◆ **Exercise instructions**
Return unchanged the part of the material that opens with its first line and closes with the line containing "新商品 ワンモード アルミ製エア". Include both of those lines.

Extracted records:
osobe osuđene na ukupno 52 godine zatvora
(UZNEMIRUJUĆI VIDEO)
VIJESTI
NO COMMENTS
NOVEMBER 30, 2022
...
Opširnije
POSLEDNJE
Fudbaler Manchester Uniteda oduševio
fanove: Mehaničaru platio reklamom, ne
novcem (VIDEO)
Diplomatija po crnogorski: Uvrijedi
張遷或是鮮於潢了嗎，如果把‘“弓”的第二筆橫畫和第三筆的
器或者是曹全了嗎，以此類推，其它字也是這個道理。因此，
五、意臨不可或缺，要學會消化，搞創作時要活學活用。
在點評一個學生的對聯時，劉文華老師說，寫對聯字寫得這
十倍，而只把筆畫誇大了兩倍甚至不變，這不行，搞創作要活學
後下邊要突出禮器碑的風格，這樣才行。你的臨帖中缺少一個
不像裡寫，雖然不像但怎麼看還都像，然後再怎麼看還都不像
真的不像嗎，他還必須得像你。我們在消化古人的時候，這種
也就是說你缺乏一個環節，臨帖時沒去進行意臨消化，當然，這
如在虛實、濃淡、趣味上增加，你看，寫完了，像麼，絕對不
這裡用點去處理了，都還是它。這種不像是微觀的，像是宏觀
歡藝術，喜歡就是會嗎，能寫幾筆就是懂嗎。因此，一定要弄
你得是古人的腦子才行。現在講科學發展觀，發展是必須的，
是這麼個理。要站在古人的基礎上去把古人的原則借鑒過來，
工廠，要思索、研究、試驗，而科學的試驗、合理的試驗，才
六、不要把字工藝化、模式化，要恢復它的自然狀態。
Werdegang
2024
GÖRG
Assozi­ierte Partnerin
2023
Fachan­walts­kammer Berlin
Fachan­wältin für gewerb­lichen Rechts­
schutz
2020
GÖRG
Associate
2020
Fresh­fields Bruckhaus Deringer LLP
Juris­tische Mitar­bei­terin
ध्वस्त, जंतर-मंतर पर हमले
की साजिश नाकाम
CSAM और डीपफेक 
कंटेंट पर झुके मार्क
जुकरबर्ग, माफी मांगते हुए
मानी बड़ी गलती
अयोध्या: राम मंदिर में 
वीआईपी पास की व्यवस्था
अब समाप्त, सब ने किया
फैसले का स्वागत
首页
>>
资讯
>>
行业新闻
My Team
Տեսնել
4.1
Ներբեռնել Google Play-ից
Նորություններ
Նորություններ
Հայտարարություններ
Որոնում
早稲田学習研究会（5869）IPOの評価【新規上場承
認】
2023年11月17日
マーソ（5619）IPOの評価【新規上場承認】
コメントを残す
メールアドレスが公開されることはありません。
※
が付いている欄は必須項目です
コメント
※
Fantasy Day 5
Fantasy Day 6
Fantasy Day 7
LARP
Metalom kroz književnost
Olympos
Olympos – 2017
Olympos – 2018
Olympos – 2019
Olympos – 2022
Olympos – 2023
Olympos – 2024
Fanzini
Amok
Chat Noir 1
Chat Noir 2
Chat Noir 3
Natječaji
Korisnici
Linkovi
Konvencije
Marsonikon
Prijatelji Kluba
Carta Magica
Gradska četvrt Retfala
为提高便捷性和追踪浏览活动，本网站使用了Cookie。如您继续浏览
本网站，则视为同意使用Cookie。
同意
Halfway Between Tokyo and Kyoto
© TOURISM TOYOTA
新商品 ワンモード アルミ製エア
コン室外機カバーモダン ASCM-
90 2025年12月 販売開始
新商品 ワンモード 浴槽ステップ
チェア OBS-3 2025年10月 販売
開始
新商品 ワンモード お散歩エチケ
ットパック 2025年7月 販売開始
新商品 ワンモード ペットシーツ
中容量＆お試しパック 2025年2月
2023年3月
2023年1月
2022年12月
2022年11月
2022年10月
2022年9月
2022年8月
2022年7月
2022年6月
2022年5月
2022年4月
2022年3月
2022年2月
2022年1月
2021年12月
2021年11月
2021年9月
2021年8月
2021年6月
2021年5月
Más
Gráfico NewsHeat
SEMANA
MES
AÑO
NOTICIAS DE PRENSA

◆ **Task output**
osobe osuđene na ukupno 52 godine zatvora
(UZNEMIRUJUĆI VIDEO)
VIJESTI
NO COMMENTS
NOVEMBER 30, 2022
...
Opširnije
POSLEDNJE
Fudbaler Manchester Uniteda oduševio
fanove: Mehaničaru platio reklamom, ne
novcem (VIDEO)
Diplomatija po crnogorski: Uvrijedi
張遷或是鮮於潢了嗎，如果把‘“弓”的第二筆橫畫和第三筆的
器或者是曹全了嗎，以此類推，其它字也是這個道理。因此，
五、意臨不可或缺，要學會消化，搞創作時要活學活用。
在點評一個學生的對聯時，劉文華老師說，寫對聯字寫得這
十倍，而只把筆畫誇大了兩倍甚至不變，這不行，搞創作要活學
後下邊要突出禮器碑的風格，這樣才行。你的臨帖中缺少一個
不像裡寫，雖然不像但怎麼看還都像，然後再怎麼看還都不像
真的不像嗎，他還必須得像你。我們在消化古人的時候，這種
也就是說你缺乏一個環節，臨帖時沒去進行意臨消化，當然，這
如在虛實、濃淡、趣味上增加，你看，寫完了，像麼，絕對不
這裡用點去處理了，都還是它。這種不像是微觀的，像是宏觀
歡藝術，喜歡就是會嗎，能寫幾筆就是懂嗎。因此，一定要弄
你得是古人的腦子才行。現在講科學發展觀，發展是必須的，
是這麼個理。要站在古人的基礎上去把古人的原則借鑒過來，
工廠，要思索、研究、試驗，而科學的試驗、合理的試驗，才
六、不要把字工藝化、模式化，要恢復它的自然狀態。
Werdegang
2024
GÖRG
Assozi­ierte Partnerin
2023
Fachan­walts­kammer Berlin
Fachan­wältin für gewerb­lichen Rechts­
schutz
2020
GÖRG
Associate
2020
Fresh­fields Bruckhaus Deringer LLP
Juris­tische Mitar­bei­terin
ध्वस्त, जंतर-मंतर पर हमले
की साजिश नाकाम
CSAM और डीपफेक 
कंटेंट पर झुके मार्क
जुकरबर्ग, माफी मांगते हुए
मानी बड़ी गलती
अयोध्या: राम मंदिर में 
वीआईपी पास की व्यवस्था
अब समाप्त, सब ने किया
फैसले का स्वागत
首页
>>
资讯
>>
行业新闻
My Team
Տեսնել
4.1
Ներբեռնել Google Play-ից
Նորություններ
Նորություններ
Հայտարարություններ
Որոնում
早稲田学習研究会（5869）IPOの評価【新規上場承
認】
2023年11月17日
マーソ（5619）IPOの評価【新規上場承認】
コメントを残す
メールアドレスが公開されることはありません。
※
が付いている欄は必須項目です
コメント
※
Fantasy Day 5
Fantasy Day 6
Fantasy Day 7
LARP
Metalom kroz književnost
Olympos
Olympos – 2017
Olympos – 2018
Olympos – 2019
Olympos – 2022
Olympos – 2023
Olympos – 2024
Fanzini
Amok
Chat Noir 1
Chat Noir 2
Chat Noir 3
Natječaji
Korisnici
Linkovi
Konvencije
Marsonikon
Prijatelji Kluba
Carta Magica
Gradska četvrt Retfala
为提高便捷性和追踪浏览活动，本网站使用了Cookie。如您继续浏览
本网站，则视为同意使用Cookie。
同意
Halfway Between Tokyo and Kyoto
© TOURISM TOYOTA
新商品 ワンモード アルミ製エア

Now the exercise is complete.